▸ **WRITTEN TASK**
Tally how many of the lines below include the string "blog". Reply with the number alone.
--- RECORDS ---
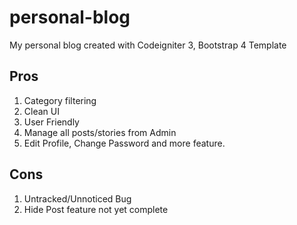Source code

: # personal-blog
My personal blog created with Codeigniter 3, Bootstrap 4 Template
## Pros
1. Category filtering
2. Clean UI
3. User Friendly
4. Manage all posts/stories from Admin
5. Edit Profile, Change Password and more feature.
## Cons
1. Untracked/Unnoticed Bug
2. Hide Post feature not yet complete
---
--- RECORDS ---
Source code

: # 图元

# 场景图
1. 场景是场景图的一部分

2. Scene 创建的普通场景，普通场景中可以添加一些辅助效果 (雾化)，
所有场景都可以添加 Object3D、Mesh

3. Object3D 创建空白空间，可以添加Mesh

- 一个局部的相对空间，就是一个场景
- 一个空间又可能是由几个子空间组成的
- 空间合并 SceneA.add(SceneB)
---
--- RECORDS ---
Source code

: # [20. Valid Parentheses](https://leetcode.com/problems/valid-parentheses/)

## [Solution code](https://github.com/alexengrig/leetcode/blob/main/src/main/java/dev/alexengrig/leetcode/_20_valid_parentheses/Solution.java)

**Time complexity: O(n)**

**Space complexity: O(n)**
---
▸ **SOLUTION TO THIS PROBLEM**
2